Reputation: 10105
Any idea how to detect a source code (Java, C#, SQL and so on) in a text file with Java without looking at the file extension or using an extraordinary long, selfmade regular expression?
Maybe there are some tools doing this work already?
Upvotes: 6
Views: 1081
Reputation: 340883
Linguist
We use this library at GitHub to detect blob languages, highlight code, ignore binary files, suppress generated files in diffs and generate language breakdown graphs.
Unfortunately it is written in Ruby, maybe JRuby can handle it?
Upvotes: 3
Reputation: 1555
No, without using a syntax analyzer (which pretty much is the complex variant of a regexp), there is no way of seeing the difference between a source code file and a regular text file. The difference between source code and text is as simple as a one-letter-typo, if you think about it.
Upvotes: 1
Reputation: 28981
There is an old library, http://sourceforge.net/projects/jmimemagic/ try it, I hope it could give satisfactory results.
Upvotes: 1
Reputation: 76817
You should find a minimalistic amount of keywords and define some logical rules. If you define the right rules, the regular expression defined by them will be not extraordinary big. Note, that the fewer keywrods and rules you have, the bigger is the probability of a mistake (SourceCode = true for a file which is not a source code, SourceCode = false for a file which is a source code). Also, the more keywords and rules you have the more time is needed to check whether a file is a source code or not.
Upvotes: 1

***

> _Activities_
1. Summarize the thread on detecting source code in two sentences.
2. From the thread on detecting source code, quote the stretch from "Reputation: 10105" through "can handle it?".

> _Input data_
***

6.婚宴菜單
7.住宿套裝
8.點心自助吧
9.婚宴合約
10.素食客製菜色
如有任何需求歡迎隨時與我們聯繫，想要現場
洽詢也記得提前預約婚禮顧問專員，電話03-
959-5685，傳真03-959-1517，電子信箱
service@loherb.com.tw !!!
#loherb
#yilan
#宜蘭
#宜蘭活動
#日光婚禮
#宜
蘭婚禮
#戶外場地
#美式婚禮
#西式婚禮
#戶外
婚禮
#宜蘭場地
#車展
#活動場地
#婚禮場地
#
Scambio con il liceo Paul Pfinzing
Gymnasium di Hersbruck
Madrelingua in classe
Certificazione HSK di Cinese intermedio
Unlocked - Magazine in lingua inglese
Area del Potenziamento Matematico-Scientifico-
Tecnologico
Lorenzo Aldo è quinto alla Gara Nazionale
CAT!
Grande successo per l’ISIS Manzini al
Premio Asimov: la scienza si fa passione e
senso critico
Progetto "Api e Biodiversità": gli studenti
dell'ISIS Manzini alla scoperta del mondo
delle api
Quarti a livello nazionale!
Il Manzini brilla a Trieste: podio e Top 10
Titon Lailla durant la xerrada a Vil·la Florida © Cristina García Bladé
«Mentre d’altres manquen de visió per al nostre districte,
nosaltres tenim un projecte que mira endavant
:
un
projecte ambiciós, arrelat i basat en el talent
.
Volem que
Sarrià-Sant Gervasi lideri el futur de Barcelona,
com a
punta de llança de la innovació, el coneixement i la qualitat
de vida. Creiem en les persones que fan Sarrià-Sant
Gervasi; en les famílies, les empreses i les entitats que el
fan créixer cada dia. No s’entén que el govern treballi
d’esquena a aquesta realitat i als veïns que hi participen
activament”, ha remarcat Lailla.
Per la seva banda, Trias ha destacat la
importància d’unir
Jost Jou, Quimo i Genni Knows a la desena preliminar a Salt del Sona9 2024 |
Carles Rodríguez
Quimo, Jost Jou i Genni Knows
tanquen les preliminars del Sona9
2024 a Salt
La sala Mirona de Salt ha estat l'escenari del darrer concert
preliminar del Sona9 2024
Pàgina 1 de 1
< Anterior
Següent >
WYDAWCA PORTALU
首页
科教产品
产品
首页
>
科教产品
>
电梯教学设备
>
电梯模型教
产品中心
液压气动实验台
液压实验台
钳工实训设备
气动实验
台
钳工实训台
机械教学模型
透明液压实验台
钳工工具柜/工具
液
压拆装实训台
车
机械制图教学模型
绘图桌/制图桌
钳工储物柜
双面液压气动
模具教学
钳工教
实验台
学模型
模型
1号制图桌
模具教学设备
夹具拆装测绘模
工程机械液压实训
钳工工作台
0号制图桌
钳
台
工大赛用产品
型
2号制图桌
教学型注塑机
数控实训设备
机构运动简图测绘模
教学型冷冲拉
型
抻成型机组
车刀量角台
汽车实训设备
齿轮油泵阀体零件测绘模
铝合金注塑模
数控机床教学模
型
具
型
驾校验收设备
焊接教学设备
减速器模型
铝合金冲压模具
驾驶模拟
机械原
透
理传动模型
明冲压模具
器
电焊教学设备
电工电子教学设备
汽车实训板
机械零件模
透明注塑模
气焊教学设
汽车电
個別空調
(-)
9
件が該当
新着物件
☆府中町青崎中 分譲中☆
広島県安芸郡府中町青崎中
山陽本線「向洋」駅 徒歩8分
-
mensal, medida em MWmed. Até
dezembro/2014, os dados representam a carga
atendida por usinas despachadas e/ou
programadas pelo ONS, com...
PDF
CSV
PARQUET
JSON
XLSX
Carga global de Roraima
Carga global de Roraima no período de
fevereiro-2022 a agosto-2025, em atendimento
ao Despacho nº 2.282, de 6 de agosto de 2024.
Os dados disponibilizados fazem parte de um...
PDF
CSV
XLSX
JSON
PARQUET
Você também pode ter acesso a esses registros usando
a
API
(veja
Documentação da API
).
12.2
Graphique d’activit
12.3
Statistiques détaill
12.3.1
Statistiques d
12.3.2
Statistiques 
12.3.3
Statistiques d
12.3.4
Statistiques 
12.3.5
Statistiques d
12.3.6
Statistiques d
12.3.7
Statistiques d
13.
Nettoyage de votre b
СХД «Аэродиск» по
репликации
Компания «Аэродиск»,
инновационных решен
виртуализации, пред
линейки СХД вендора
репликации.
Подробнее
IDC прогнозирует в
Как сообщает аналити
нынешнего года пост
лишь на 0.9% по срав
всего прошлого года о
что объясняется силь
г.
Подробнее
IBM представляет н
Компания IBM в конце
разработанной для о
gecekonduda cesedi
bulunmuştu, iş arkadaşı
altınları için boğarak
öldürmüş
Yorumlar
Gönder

***

> _Solutions per task_
1. A question asks how to detect source code such as Java, C#, or SQL in a text file using Java, without checking the file extension or writing a very long custom regular expression. Replies point to GitHub's Linguist library (written in Ruby) and the old jmimemagic library, say that only a syntax analyzer can tell source code from regular text, and suggest using a minimal set of keywords and logical rules, where fewer rules raise the chance of mistakes and more rules take longer to check.

2.
Reputation: 10105
Any idea how to detect a source code (Java, C#, SQL and so on) in a text file with Java without looking at the file extension or using an extraordinary long, selfmade regular expression?
Maybe there are some tools doing this work already?
Upvotes: 6
Views: 1081
Reputation: 340883
Linguist
We use this library at GitHub to detect blob languages, highlight code, ignore binary files, suppress generated files in diffs and generate language breakdown graphs.
Unfortunately it is written in Ruby, maybe JRuby can handle it?